_TASK GOAL_
A faithful copy of every entry is the goal; keep the images out of it.
═════ LISTED RECORDS ═════
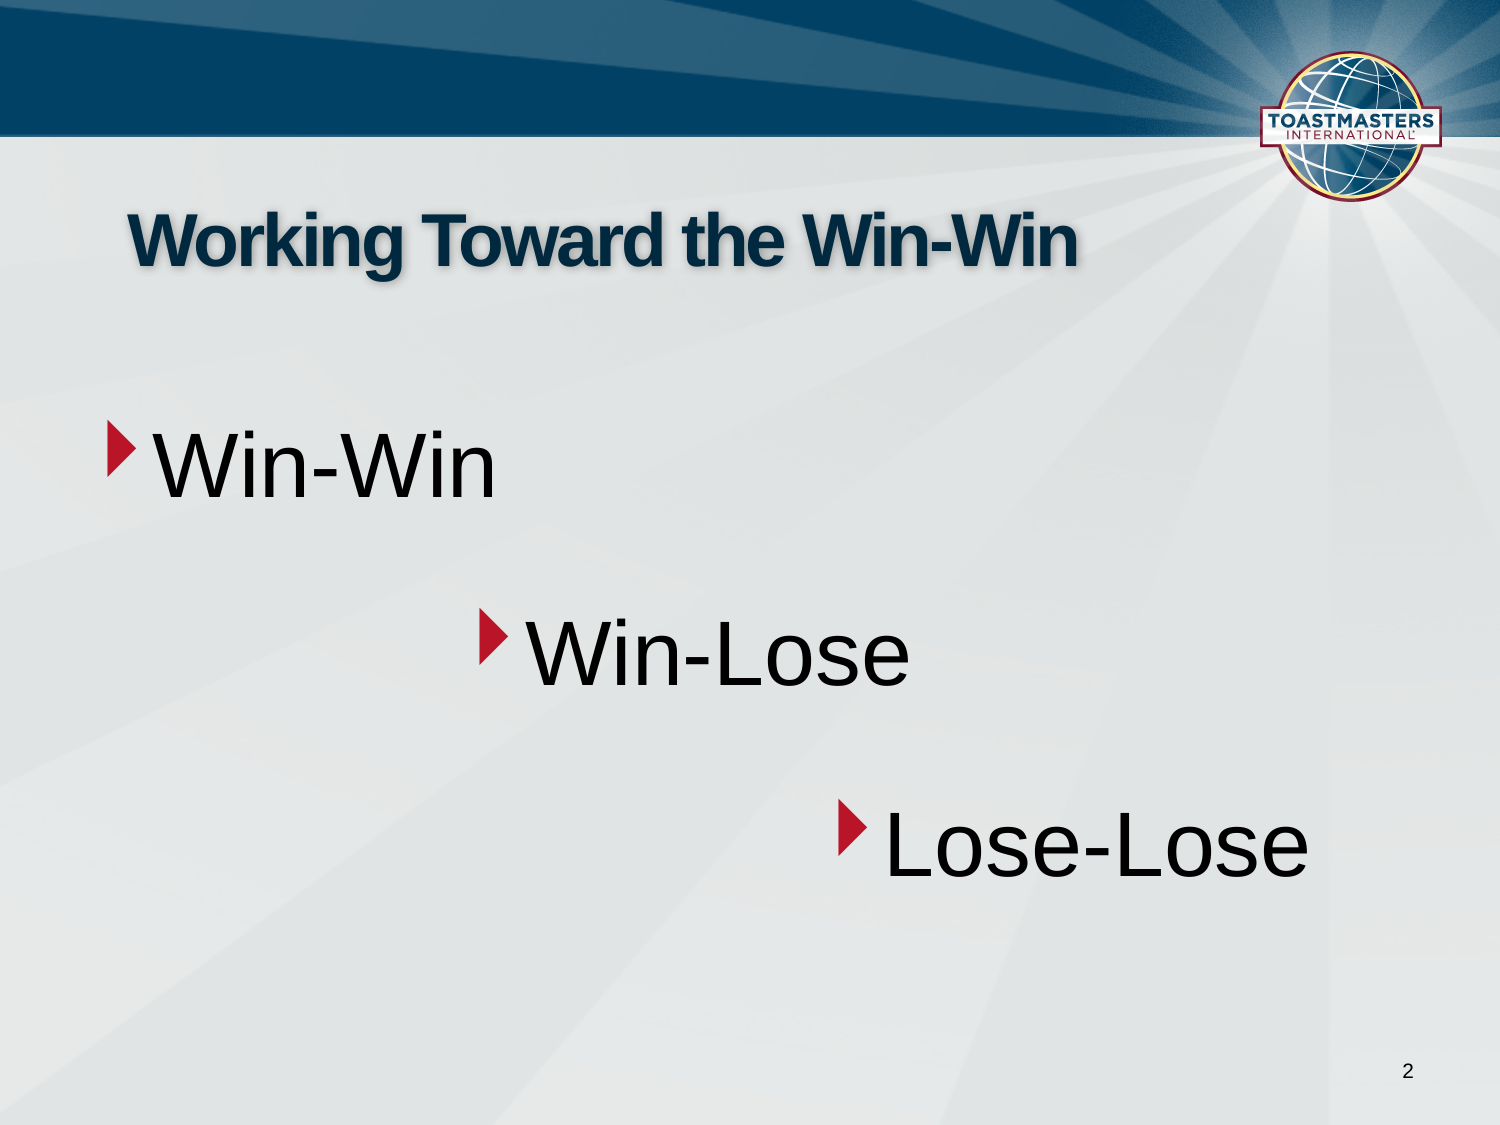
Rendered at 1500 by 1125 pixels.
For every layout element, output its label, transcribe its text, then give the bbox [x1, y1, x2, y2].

title Working Toward the Win-Win [112, 162, 1213, 326]
picture [0, 0, 1500, 1125]
text_box 2 [1387, 1050, 1428, 1090]
list Win-Lose [437, 575, 1025, 800]
text_box Lose-Lose [796, 765, 1409, 968]
text_box Win-Win [64, 386, 653, 600]
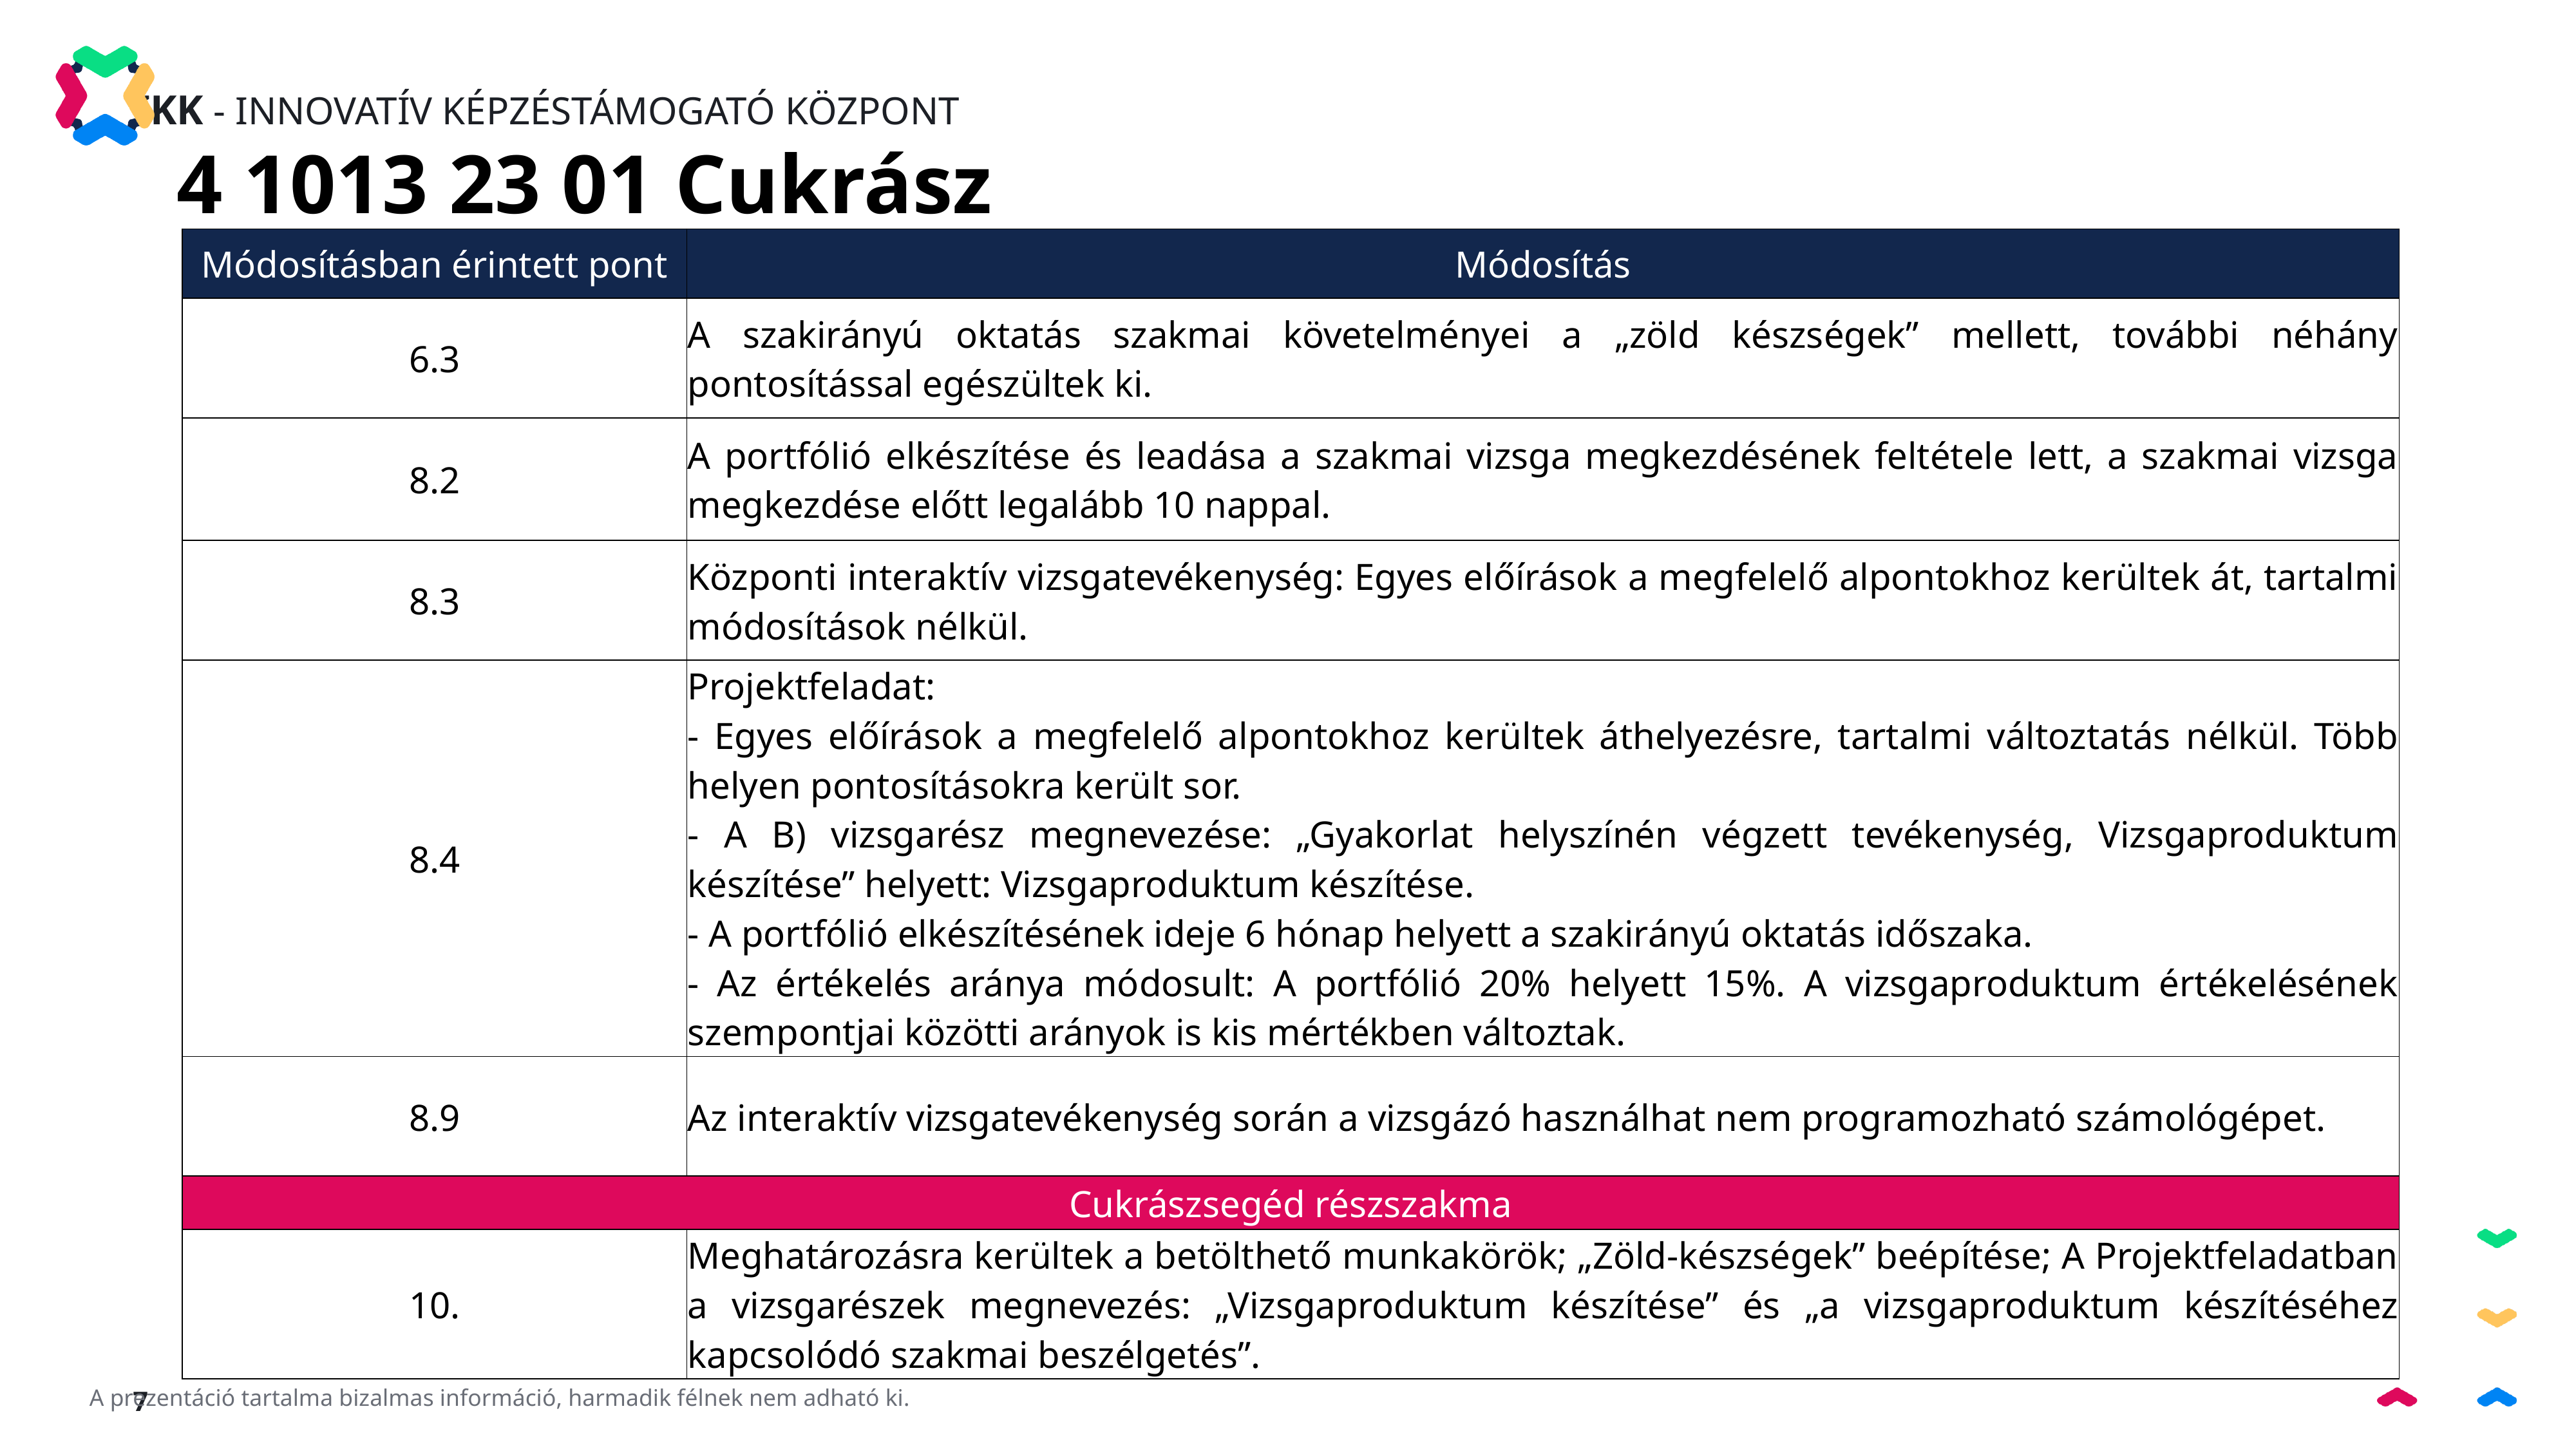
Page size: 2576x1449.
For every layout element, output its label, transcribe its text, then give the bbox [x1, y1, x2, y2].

table_cell 6.3 [183, 299, 687, 417]
table_header Módosítás [687, 229, 2399, 298]
list 4 1013 23 01 Cukrász [176, 133, 2295, 229]
table_cell Meghatározásra kerültek a betölthető munkakörök; „Zöld-készségek” beépítése; A Projektfeladatban a vizsgarészek megnevezés: „Vizsgaproduktum készítése” és „a vizsgaproduktum készítéséhez kapcsolódó szakmai beszélgetés”. [687, 1230, 2399, 1378]
table_cell Cukrászsegéd részszakma [183, 1177, 2399, 1229]
table_cell 10. [183, 1230, 687, 1378]
table_cell A portfólió elkészítése és leadása a szakmai vizsga megkezdésének feltétele lett, a szakmai vizsga megkezdése előtt legalább 10 nappal. [687, 419, 2399, 540]
table_cell 8.4 [183, 661, 687, 1056]
table_cell 8.3 [183, 541, 687, 659]
picture [2377, 1229, 2517, 1406]
picture [55, 46, 155, 146]
table_cell Az interaktív vizsgatevékenység során a vizsgázó használhat nem programozható számológépet. [687, 1057, 2399, 1175]
table_cell 8.2 [183, 419, 687, 540]
table_header Módosításban érintett pont [183, 229, 687, 298]
table_cell A szakirányú oktatás szakmai követelményei a „zöld készségek” mellett, további néhány pontosítással egészültek ki. [687, 299, 2399, 417]
table_cell Projektfeladat: - Egyes előírások a megfelelő alpontokhoz kerültek áthelyezésre, tartalmi változtatás nélkül. Több helyen pontosításokra került sor. - A B) vizsgarész megnevezése: „Gyakorlat helyszínén végzett tevékenység, Vizsgaproduktum készítése” helyett: Vizsgaproduktum készítése. - A portfólió elkészítésének ideje 6 hónap helyett a szakirányú oktatás időszaka. - Az értékelés aránya módosult: A portfólió 20% helyett 15%. A vizsgaproduktum értékelésének szempontjai közötti arányok is kis mértékben változtak. [687, 661, 2399, 1056]
table_cell Központi interaktív vizsgatevékenység: Egyes előírások a megfelelő alpontokhoz kerültek át, tartalmi módosítások nélkül. [687, 541, 2399, 659]
table_cell 8.9 [183, 1057, 687, 1175]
═════
_REPLY TO THE TASK_
Rendered at 1500 by 1125 pixels.
For every layout element, output its label, transcribe its text, then give the bbox [x1, y1, x2, y2].

title Working Toward the Win-Win [112, 162, 1213, 326]
picture [0, 0, 1500, 1125]
text_box 2 [1387, 1050, 1428, 1090]
list Win-Lose [437, 575, 1025, 800]
text_box Lose-Lose [796, 765, 1409, 968]
text_box Win-Win [64, 386, 653, 600]
Page size: 2576x1449.
For every layout element, output its label, transcribe its text, then give the bbox [x1, y1, x2, y2].

table_cell 6.3 [183, 299, 687, 417]
table_header Módosítás [687, 229, 2399, 298]
list 4 1013 23 01 Cukrász [176, 133, 2295, 229]
table_cell Meghatározásra kerültek a betölthető munkakörök; „Zöld-készségek” beépítése; A Projektfeladatban a vizsgarészek megnevezés: „Vizsgaproduktum készítése” és „a vizsgaproduktum készítéséhez kapcsolódó szakmai beszélgetés”. [687, 1230, 2399, 1378]
table_cell Cukrászsegéd részszakma [183, 1177, 2399, 1229]
table_cell 10. [183, 1230, 687, 1378]
table_cell A portfólió elkészítése és leadása a szakmai vizsga megkezdésének feltétele lett, a szakmai vizsga megkezdése előtt legalább 10 nappal. [687, 419, 2399, 540]
table_cell 8.4 [183, 661, 687, 1056]
table_cell 8.3 [183, 541, 687, 659]
picture [2377, 1229, 2517, 1406]
picture [55, 46, 155, 146]
table_cell Az interaktív vizsgatevékenység során a vizsgázó használhat nem programozható számológépet. [687, 1057, 2399, 1175]
table_cell 8.2 [183, 419, 687, 540]
table_header Módosításban érintett pont [183, 229, 687, 298]
table_cell A szakirányú oktatás szakmai követelményei a „zöld készségek” mellett, további néhány pontosítással egészültek ki. [687, 299, 2399, 417]
table_cell Projektfeladat: - Egyes előírások a megfelelő alpontokhoz kerültek áthelyezésre, tartalmi változtatás nélkül. Több helyen pontosításokra került sor. - A B) vizsgarész megnevezése: „Gyakorlat helyszínén végzett tevékenység, Vizsgaproduktum készítése” helyett: Vizsgaproduktum készítése. - A portfólió elkészítésének ideje 6 hónap helyett a szakirányú oktatás időszaka. - Az értékelés aránya módosult: A portfólió 20% helyett 15%. A vizsgaproduktum értékelésének szempontjai közötti arányok is kis mértékben változtak. [687, 661, 2399, 1056]
table_cell Központi interaktív vizsgatevékenység: Egyes előírások a megfelelő alpontokhoz kerültek át, tartalmi módosítások nélkül. [687, 541, 2399, 659]
table_cell 8.9 [183, 1057, 687, 1175]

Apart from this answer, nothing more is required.